25.     This judgment is not to be taken as laying down a general rule of law or proposition that an occupier is not required to fit or retrofit hand rails to external steps constructed separate and apart from a building; there may well be other circumstances in which such a precaution ought reasonably to be taken. Suffice it to say for the reasons given that in all the circumstances of this case I am satisfied, and the Court finds that there was no breach by the Defendant of the common duty of care owed to the Plaintiff. The law does not require the Defendant to guard against possibilities rather the duty is to guard against that which is reasonably foreseeable and likely to occur as a result of the Defendant’s acts or omissions. 

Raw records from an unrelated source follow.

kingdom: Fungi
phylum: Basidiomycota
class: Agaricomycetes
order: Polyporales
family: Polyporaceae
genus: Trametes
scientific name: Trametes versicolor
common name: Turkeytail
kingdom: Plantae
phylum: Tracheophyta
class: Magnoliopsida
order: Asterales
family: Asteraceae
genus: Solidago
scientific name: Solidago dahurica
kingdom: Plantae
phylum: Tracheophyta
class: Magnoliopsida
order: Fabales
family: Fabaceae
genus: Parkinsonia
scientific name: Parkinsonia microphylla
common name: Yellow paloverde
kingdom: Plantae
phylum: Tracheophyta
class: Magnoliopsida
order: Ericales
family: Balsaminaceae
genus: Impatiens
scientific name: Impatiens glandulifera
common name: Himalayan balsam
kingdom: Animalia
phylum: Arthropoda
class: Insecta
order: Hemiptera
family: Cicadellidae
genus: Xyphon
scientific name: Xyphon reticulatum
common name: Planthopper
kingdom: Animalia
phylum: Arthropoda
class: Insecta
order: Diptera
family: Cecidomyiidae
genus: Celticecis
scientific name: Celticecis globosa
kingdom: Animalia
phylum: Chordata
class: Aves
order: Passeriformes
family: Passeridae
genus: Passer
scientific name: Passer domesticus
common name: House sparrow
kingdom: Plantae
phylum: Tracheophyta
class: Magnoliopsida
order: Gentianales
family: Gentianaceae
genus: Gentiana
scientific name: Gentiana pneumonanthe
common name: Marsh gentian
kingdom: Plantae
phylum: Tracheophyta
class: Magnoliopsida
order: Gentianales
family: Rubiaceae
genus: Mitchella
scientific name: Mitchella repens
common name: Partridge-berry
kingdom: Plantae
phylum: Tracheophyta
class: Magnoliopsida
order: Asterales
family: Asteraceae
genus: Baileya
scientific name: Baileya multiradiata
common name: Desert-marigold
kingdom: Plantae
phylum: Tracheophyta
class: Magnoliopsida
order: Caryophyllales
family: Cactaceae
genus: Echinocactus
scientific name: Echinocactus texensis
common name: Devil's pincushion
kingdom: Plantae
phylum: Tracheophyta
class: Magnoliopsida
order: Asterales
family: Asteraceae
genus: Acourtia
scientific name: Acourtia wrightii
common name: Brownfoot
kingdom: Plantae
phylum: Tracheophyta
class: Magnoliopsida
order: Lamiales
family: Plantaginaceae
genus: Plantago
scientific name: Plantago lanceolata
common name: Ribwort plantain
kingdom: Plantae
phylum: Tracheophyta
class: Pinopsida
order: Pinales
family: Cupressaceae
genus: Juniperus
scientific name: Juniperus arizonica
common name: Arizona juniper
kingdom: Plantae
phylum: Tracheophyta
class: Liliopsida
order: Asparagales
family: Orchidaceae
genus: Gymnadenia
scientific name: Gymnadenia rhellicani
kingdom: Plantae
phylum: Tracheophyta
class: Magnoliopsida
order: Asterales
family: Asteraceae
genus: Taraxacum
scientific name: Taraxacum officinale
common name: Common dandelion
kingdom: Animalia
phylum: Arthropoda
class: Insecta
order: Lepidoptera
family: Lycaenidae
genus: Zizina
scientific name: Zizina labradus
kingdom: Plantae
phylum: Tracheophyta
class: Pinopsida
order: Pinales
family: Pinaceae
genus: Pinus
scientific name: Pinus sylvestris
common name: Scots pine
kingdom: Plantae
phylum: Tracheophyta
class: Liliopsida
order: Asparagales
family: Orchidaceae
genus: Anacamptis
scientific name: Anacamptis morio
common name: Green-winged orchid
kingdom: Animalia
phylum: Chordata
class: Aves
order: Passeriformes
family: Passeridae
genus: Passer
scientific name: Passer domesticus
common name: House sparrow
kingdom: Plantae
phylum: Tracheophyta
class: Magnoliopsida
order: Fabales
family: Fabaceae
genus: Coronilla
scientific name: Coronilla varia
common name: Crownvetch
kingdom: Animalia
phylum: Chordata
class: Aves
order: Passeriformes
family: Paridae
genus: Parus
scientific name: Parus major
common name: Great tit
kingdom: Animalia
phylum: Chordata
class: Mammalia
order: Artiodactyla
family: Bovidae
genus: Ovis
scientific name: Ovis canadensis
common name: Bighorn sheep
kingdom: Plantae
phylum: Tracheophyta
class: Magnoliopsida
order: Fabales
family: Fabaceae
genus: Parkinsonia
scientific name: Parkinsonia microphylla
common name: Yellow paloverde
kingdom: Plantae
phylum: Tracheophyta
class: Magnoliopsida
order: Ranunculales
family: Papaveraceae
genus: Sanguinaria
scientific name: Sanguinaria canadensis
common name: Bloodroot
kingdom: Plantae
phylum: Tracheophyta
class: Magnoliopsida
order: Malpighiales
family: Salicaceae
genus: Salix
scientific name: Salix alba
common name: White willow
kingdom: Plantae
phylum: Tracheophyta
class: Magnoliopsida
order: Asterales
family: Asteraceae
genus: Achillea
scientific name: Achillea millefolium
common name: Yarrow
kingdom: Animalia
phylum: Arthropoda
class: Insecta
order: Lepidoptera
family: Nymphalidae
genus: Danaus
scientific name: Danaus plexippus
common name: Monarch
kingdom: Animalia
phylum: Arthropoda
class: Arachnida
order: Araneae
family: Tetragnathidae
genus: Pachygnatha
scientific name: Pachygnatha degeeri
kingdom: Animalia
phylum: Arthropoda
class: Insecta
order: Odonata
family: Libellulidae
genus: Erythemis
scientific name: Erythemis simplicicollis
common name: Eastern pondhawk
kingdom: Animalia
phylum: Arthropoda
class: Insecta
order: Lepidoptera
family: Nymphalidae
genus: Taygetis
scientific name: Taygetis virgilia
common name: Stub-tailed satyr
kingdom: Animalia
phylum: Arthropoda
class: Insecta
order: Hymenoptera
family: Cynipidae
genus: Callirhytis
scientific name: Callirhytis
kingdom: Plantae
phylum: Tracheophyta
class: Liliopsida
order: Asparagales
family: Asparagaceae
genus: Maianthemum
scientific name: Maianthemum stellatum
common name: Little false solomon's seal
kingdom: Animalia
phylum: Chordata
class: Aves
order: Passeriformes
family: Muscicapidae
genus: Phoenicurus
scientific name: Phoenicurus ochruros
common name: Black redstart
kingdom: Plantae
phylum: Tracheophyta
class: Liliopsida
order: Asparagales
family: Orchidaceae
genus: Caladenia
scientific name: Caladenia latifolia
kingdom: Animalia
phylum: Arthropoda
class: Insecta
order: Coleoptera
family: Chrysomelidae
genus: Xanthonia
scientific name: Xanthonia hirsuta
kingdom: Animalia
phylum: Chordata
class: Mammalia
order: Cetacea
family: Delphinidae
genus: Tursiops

26.     The onus of proof is on the Plaintiff to establish the case made at trial on the balance of probabilities.  I am not satisfied on the evidence that she has discharged the burden placed upon her by the law, specifically, I am not satisfied in the circumstances that the absence of handrails amounted to causative negligence of the event in respect of which she brings these proceedings.  If there had been a handrail the Plaintiff may or may not have grabbed hold of it; she says she would have reached out and that she so reacted, however, there is no evidence she would have caught hold of a rail or that if she had managed to do so she would have been able to arrest her fall either wholly or in part; she may or she may not. She may have minimised the injury sustained, or she may not. While these are all undoubtedly possibilities, any consideration thereof in the absence of evidence would involve the Court entering into the universe of speculation, a journey on which it may not embark and place where it must not go.

27.     In reaching these conclusions I am mindful of the serious injury sustained by the Plaintiff and the consequences which these have had and continue to have for her, moreover, I consider it appropriate to add that I found her to be a wholly decent and genuine witness who gave her evidence in a straightforward and truthful manner.  I do not doubt her belief, particularly given what happened to her, that a handrail would have made a difference to the accident.  Trying to prevent herself from falling by reaching out to try and grab hold of something is a perfectly natural and understandable reflex reaction.  However, having regard to the evidence of Ms Sweeney and Ms Kirby, which I accept, an impartial application of the law to the facts found and conclusions reached does not, at least in my judgment, warrant a finding of negligence or breach of the common duty of care and consequential liability for the accident.

Ruling

28.     Accordingly, and for all of these reasons the Court is required to dismiss the action and will so order. 


Result:     Plaintiffs action dismissed.